Why the OpenStack vs CloudStack debate is irrelevant

There has been a lot of hoopla around the announcement that Citrix will place CloudStack under the Apache umbrella, creating an effective competition to OpenStack. A lot of virtual ink was wasted on which one is more compatible with Amazon and other such issues (though, I must admit I enjoyed reading Randy Bias’ view). My point is quite simple: the debate is irrelevant, because what really will matter is what services the different stacks will enable, not how good IaaS managers they are (both are quite OK, by the way). The bulk of value will not be in public IaaS clouds – but rather in customized SaaS (and sometimes PaaS clouds) geared towards the needs of specific customer groups.

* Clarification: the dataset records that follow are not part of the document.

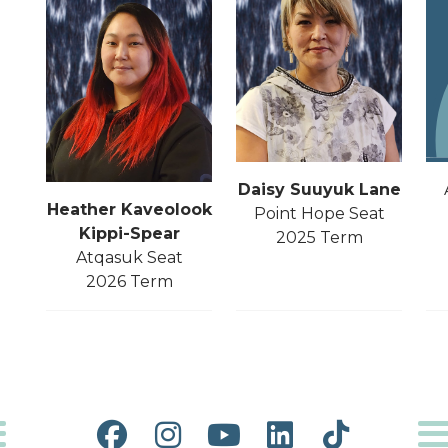
Daisy Suuyuk Lane
Heather Kaveolook
Point Hope Seat
Kippi-
Spear
2025 Term
Atqasuk Seat
2026 Term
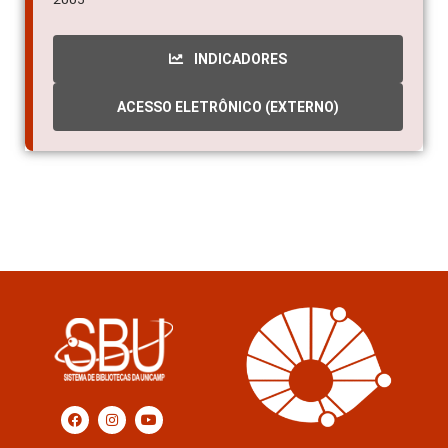
INDICADORES
ACESSO ELETRÔNICO (EXTERNO)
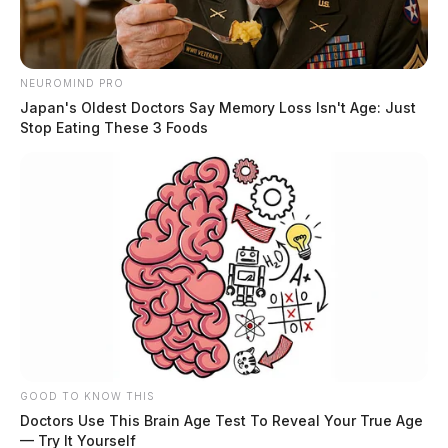
Gregory Davenport, 33, of Portsmouth, who was
charged with possession of cocaine and illegal use or
NEUROMIND PRO
Japan's Oldest Doctors Say Memory Loss Isn't Age: Just
possession of drug paraphernalia.
Stop Eating These 3 Foods
An indictment is a formal accusation and does not
indicate guilt. All defendants are presumed innocent
unless proven guilty in a court of law.
Related coverage
Scioto County Grand Jury Returns 23 Public
Indictments
GOOD TO KNOW THIS
Scioto County Grand Jury Issues 15 Public
Doctors Use This Brain Age Test To Reveal Your True Age
Indictments
— Try It Yourself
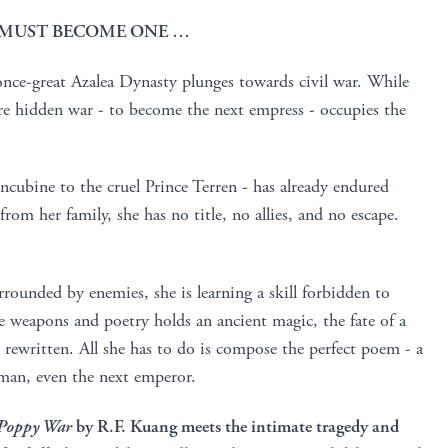
E MUST BECOME ONE …
once-great Azalea Dynasty plunges towards civil war. While
ore hidden war - to become the next empress - occupies the
ncubine to the cruel Prince Terren - has already endured
rom her family, she has no title, no allies, and no escape.
rrounded by enemies, she is learning a skill forbidden to
weapons and poetry holds an ancient magic, the fate of a
e rewritten. All she has to do is compose the perfect poem - a
y man, even the next emperor.
Poppy War
by R.F. Kuang meets the intimate tragedy and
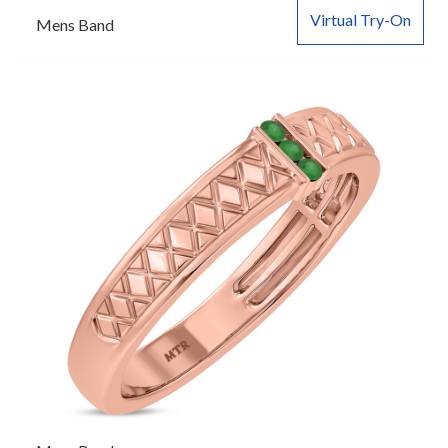
Virtual Try-On
Mens Band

Using public IaaS is great when you want to quickly prototype something. Beyond that, if you want to run your production enterprise system on it, your operational cost savings will be close to none, as you will have to maintain your full IT department and your own life-cycle management processes. Guess what? Operational costs are actually higher than capital costs – so the real saving would come from offloading your complete IT department, not just converting your CAPEX on HW into OPEX. This is why public IaaS will have a limited utilization – its real use-case will be to enable software as a service offerings, that can generate real benefits for cloud users.

Raising the game to that level, the debate on which is better is essentially transformed into another question: which one will be able to gather the critical mass of vendor and user support to make it successful in the most unforeseen settings? The company I work for made a choice based on this principle, not based on compatibility with whichever other interface – and I strongly believe it’s the primary metric that will matter for most companies: this is why Linux is successful, while e.g. BSD is just a tiny niche player.